- _Work order_: Whenever the string "sort" turns up in a line below, that line should be copied.

- _Provided records_:

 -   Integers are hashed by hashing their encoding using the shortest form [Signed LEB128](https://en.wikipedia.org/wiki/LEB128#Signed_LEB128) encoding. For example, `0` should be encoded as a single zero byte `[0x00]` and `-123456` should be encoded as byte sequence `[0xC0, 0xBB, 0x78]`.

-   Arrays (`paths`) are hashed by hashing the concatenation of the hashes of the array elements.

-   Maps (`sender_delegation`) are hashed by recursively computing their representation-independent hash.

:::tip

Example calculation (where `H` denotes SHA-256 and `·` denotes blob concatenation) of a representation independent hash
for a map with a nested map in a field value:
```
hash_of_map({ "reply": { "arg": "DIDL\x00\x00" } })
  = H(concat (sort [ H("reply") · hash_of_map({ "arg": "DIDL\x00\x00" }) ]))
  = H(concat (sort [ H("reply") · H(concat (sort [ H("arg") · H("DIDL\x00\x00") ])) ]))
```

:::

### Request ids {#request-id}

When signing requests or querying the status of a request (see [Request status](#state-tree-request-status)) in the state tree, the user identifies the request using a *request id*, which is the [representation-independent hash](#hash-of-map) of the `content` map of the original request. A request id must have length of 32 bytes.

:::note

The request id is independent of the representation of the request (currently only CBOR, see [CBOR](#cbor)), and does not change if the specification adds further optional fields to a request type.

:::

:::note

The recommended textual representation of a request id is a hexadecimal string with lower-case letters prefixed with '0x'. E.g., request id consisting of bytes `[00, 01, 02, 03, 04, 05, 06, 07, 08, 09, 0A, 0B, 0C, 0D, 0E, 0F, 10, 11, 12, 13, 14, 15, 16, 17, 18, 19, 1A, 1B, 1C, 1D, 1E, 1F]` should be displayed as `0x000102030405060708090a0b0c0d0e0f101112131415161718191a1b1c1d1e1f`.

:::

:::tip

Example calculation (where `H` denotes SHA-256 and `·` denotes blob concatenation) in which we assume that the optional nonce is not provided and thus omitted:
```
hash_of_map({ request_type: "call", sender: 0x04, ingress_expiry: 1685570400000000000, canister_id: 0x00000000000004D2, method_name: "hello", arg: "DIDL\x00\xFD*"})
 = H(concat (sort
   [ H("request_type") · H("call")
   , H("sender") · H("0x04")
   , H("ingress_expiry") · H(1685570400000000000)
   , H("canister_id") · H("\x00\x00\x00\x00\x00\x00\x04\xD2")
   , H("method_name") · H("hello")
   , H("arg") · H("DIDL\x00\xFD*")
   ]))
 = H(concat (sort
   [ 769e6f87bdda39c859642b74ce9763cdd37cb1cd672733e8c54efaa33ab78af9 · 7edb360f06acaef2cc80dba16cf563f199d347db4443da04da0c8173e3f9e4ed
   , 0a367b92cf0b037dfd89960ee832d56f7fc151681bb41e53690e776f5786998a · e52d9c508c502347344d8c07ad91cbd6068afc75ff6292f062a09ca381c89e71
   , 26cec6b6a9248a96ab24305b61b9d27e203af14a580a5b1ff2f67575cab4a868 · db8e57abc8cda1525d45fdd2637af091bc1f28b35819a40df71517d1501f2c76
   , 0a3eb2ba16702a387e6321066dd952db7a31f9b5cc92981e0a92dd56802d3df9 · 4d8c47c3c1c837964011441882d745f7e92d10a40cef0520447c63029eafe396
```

==

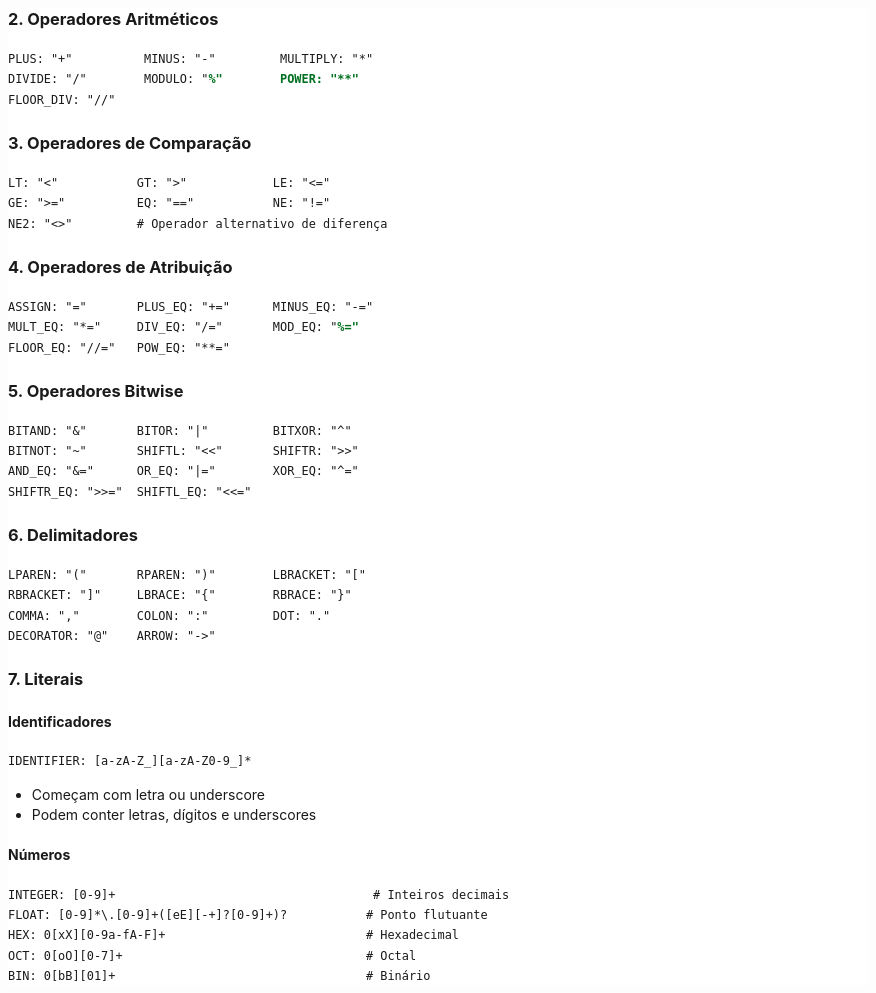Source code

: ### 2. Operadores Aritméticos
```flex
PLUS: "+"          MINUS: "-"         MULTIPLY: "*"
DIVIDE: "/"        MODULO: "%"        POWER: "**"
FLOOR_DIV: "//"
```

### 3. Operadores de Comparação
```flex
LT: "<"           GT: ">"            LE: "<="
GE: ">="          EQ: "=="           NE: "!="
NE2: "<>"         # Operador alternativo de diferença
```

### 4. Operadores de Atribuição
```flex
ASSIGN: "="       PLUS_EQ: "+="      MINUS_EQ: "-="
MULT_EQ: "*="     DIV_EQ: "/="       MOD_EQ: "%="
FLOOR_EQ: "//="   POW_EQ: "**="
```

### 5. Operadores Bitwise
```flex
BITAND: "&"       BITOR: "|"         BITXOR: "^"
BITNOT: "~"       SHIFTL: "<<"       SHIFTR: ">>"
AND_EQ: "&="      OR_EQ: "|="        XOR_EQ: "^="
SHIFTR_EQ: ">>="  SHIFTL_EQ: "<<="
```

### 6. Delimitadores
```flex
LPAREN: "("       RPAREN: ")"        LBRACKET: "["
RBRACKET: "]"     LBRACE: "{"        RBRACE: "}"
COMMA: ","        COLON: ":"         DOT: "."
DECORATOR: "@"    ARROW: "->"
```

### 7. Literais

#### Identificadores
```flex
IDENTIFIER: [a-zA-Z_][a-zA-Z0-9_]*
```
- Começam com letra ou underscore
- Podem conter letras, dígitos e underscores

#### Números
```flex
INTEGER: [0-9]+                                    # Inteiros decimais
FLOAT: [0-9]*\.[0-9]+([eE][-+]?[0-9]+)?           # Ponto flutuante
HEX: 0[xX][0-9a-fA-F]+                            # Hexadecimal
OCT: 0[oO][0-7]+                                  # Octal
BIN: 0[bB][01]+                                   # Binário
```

--

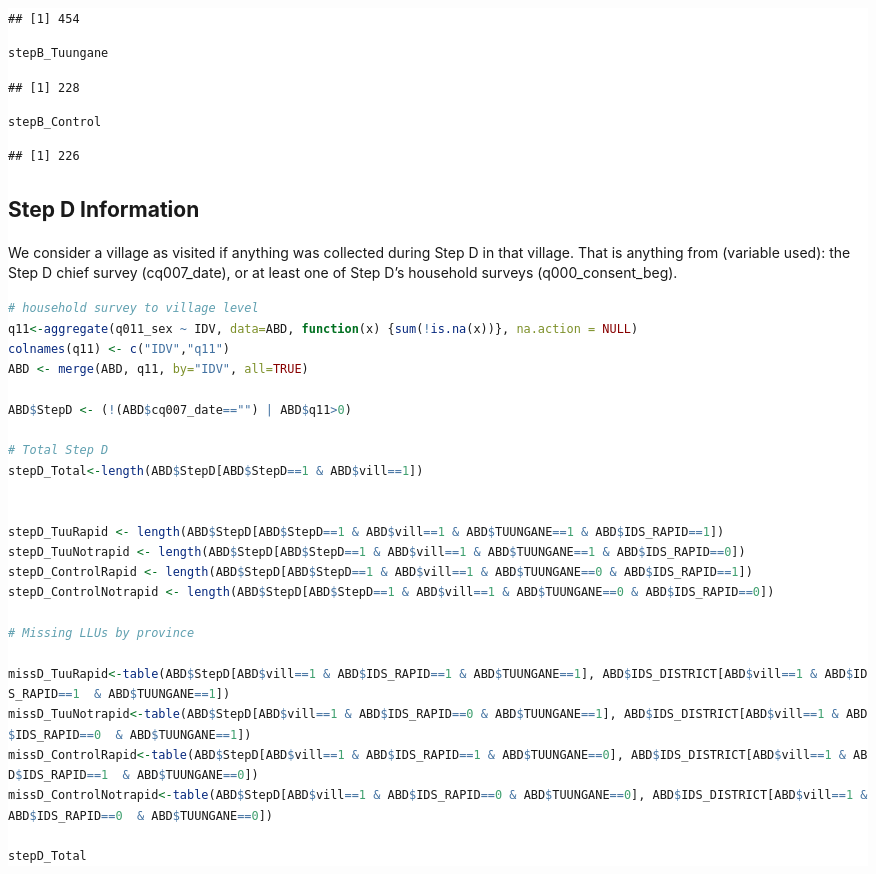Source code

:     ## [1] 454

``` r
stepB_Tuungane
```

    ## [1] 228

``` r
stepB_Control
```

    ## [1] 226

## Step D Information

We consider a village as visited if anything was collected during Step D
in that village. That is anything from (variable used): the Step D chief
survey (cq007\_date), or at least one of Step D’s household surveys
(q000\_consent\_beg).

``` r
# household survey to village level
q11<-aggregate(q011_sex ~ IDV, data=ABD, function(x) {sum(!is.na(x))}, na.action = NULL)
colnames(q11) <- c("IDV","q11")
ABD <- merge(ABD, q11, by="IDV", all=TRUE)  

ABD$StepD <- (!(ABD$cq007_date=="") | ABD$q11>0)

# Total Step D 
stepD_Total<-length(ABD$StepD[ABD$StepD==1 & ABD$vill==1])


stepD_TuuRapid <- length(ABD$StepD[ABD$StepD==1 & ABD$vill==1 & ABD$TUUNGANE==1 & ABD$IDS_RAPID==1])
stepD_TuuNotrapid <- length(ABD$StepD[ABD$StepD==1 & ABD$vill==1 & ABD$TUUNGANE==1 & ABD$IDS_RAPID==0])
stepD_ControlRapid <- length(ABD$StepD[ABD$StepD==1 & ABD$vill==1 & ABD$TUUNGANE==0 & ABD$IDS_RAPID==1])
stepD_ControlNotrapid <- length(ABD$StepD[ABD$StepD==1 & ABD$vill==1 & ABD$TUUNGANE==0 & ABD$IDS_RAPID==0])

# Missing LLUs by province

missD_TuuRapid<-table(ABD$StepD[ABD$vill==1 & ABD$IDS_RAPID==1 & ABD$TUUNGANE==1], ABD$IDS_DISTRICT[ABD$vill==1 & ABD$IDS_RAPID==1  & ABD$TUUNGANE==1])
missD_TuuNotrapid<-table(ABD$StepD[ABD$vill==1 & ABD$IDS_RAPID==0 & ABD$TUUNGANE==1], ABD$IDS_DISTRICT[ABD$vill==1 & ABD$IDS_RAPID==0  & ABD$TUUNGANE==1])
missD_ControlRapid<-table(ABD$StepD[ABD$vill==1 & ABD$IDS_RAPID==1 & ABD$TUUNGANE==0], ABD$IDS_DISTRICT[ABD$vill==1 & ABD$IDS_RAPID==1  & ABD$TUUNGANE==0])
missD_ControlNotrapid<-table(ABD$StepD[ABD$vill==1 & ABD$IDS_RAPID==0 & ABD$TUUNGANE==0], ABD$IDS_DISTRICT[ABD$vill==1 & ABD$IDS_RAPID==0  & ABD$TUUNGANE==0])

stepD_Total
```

- _Response area_:
  = H(concat (sort [ H("reply") · hash_of_map({ "arg": "DIDL\x00\x00" }) ]))
  = H(concat (sort [ H("reply") · H(concat (sort [ H("arg") · H("DIDL\x00\x00") ])) ]))
 = H(concat (sort
 = H(concat (sort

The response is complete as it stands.